Baseball is a great game. It's a lot of fun to play, and it's also a way that we learn important lessons that can help us later in life. We know that a lot is learned from playing competitive sports at an early age. We want to tell you about a goal we have for your child's team and for each of you individually this season. It's called "Act like a winner to be a winner."
There are two kinds of winners. What is one kind of winner? What does "winner" mean to you? (Answer likely to be something like "The one who has the most points at the end of the game.") One kind of winner is the team that scores the most runs at the end of the game. We understand the desire to be that kind of winner.
There is another kind of winner though that is just as important. That is a winner in life. We want your child to learn from this season how to be a winner in everything they do, not just baseball or softball.
To be a winner a player needs to start acting like a winner. And a winner is someone who is working for mastery of whatever activity he or she is doing. So we want your child to work toward mastery, to be the best player and best team possible. And we want them to learn how to achieve mastery at anything they want to be good at.
To help understand the way to achieve mastery, we use the example of a tree that we call the Tree of Mastery. If you climb the Tree of Mastery you will be successful. We say that the Tree of Mastery is an ELM tree because there are three things you need to do to climb the Tree of Mastery:
E is for Effort. We want your child to give their best effort every time they come out on the field. We are more concerned that they try their hardest than if they win. Their team could win against a weak team without giving it their best effort, and that doesn't really mean anything.

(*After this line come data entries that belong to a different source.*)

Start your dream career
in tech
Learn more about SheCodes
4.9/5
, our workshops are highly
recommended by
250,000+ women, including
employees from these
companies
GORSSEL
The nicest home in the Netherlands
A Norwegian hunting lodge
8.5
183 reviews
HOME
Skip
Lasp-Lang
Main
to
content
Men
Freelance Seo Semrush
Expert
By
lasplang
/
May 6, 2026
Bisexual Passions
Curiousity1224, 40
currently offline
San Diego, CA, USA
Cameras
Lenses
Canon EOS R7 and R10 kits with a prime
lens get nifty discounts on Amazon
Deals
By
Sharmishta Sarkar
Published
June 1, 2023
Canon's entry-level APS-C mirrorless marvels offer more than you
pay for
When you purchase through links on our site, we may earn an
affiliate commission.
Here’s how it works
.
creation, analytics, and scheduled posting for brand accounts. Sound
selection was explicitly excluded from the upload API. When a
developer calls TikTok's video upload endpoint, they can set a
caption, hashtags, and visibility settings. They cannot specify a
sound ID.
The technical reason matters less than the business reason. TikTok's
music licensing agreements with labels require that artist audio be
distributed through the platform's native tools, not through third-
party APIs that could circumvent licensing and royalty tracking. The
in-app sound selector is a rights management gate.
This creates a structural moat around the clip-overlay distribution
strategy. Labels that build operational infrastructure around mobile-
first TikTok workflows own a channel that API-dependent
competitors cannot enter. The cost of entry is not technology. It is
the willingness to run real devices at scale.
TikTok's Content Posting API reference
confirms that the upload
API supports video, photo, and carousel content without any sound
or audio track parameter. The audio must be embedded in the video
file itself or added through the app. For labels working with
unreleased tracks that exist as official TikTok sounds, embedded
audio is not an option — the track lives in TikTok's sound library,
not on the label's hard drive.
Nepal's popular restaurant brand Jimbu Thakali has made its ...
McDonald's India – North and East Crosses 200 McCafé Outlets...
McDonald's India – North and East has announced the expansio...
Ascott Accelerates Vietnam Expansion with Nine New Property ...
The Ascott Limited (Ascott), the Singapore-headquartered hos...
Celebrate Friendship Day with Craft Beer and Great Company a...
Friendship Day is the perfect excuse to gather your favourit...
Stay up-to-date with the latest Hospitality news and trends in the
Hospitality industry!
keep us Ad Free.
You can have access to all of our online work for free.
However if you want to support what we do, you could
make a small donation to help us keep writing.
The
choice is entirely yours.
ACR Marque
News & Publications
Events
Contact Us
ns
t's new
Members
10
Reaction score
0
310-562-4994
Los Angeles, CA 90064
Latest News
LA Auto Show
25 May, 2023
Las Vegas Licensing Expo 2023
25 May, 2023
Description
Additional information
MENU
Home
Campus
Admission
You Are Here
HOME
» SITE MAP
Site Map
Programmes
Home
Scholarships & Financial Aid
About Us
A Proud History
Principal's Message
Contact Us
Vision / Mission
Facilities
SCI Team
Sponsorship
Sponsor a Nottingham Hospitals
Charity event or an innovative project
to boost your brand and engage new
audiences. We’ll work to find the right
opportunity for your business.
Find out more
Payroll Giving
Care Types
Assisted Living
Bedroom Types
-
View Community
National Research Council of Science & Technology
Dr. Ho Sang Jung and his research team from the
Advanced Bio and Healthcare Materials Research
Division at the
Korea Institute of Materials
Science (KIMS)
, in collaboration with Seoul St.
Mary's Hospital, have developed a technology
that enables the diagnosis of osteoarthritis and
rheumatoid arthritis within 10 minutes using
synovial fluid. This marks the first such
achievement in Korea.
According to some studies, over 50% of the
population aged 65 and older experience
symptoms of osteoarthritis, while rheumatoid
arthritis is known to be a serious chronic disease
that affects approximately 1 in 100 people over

On the other hand they could play a team that was stronger than they are they try their very hardest and lose. We will be proud of us in that case because they were acting like a winner by trying their hardest even though the other team ended up winning the game. So the first part of the ELM tree is E for Effort.
L is for Learning. We want you player to continue learning and improving every week in practice and every time they play a game. If they continue to learn, they will get better, and that is more important than whether or not they are better than some other player.
A team could be better than another team without learning and improving if that team is a weak team. And their team could be weaker than another team but be learning a lot and getting better all the time. It's more important to us that they learn and improve than it is to beat a team that isn't very good. And it's more important that they learn and improve even if they lose to a team that is stronger than they are. So the second part of the ELM tree is L for Learning.
M is for Mistakes. Most people think it's bad to make a mistake. But mistakes are part of the learning process. You can't learn something as complicated as baseball if you are afraid to make a mistake. And people that are afraid to make a mistake often don't even try very hard.
We want you to know that it is okay for your child to make a mistake. We want them to learn from their mistakes and not let them be discouraged or keep them from working hard. So, is it okay to make a mistake? Yes, it is. And the third part of the ELM tree is M for it's okay to make a Mistake.
Acting like a winner involves three things. It means:
- Giving your best effort every time
- Continuing to learn and improve, and
- Not letting mistakes (or fear of making a mistake) stop you.
If your child does these three things, they are acting like a winner, and they will be a winner in life as well as baseball. Please encourage them to give it their best effort, to learn as much as they can, and don't worry about making a mistake.